26. Laluna

Màu nền
Font chữ
Font size
Chiều cao dòng



Because you can not force a good heart at all

"Dia pasti ke sini!"

Luna bersikeras menahan rem kursi rodanya sehingga dorongan sang mama tersendat. Wanita setengah baya dalam balutan pakaian santai namun tampak mahal itu mengeluh bosan.

"Ini udah jam sepuluh, kalau ke sini udah dari tadi," katanya. "Lagian semalam Juna bilang kan kalau hari ini nggak bisa datang karena ada acara di kampusnya?"

"Tapi aku udah bilang aku keberatan!" Luna hampir menjerit. "Dia sendiri yang bilang tiap Minggu pagi kami bisa jalan asal aku ngizinin dia kerja di tempat temennya."

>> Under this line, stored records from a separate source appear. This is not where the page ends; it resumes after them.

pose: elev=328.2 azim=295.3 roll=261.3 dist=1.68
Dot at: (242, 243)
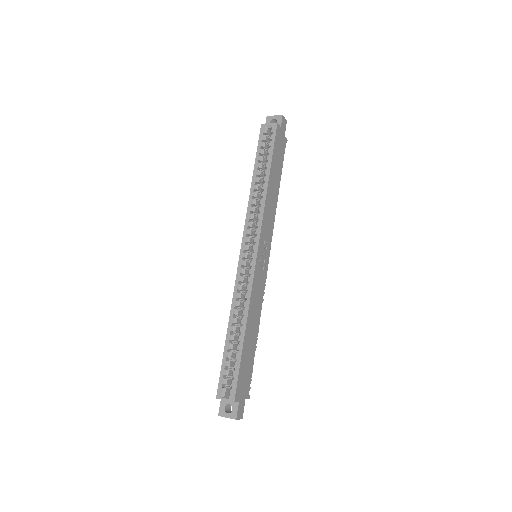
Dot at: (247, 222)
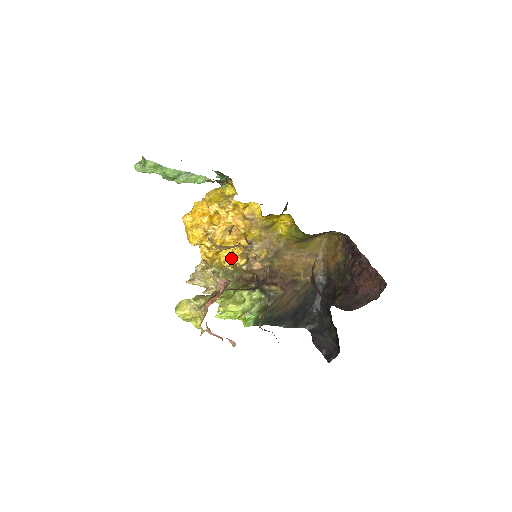
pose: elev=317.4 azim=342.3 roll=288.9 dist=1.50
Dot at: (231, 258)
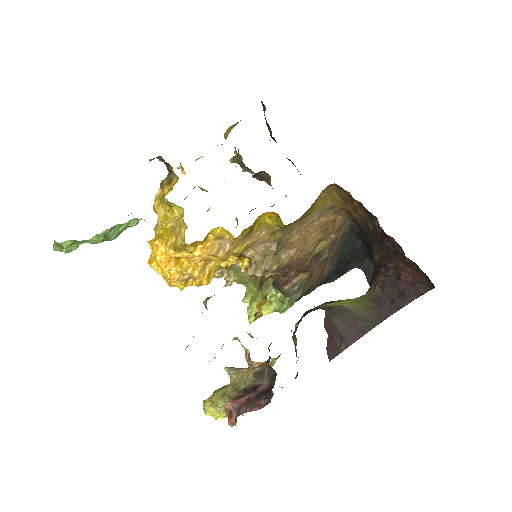
Dot at: occluded
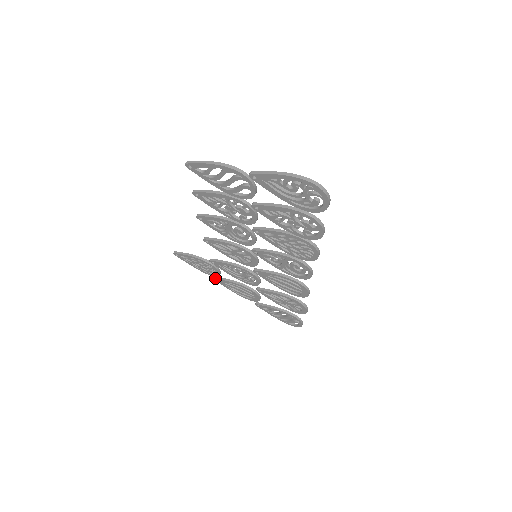
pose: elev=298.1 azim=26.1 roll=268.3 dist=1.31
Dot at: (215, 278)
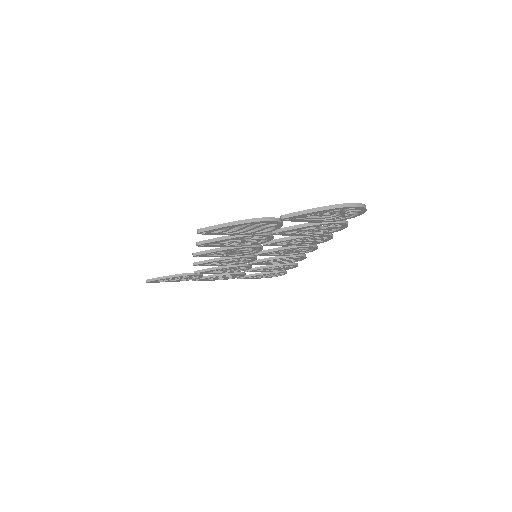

Mamanya memblok pandangannya, "Dia nggak perlu minta izin kamu, Luna. Dia bilang gitu supaya kamu nggak merengek aja."

Luna menggigit bibir bawahnya kuat-kuat, menghunjamkan tatapan tajam hingga wanita yang melahirkannya itu hanya bisa menjatuhkan kepala putus asa.

"Mama benar-benar nggak tahu lagi gimana ngadepin kamu," desahnya.

"Mama memang nggak pernah mau tahu betapa sakitnya aku!" geram Luna.

"Sampai kapan, dong kamu mau begini?"

"Mama nggak ada di sana dan bukan mama yang lumpuh, Ma."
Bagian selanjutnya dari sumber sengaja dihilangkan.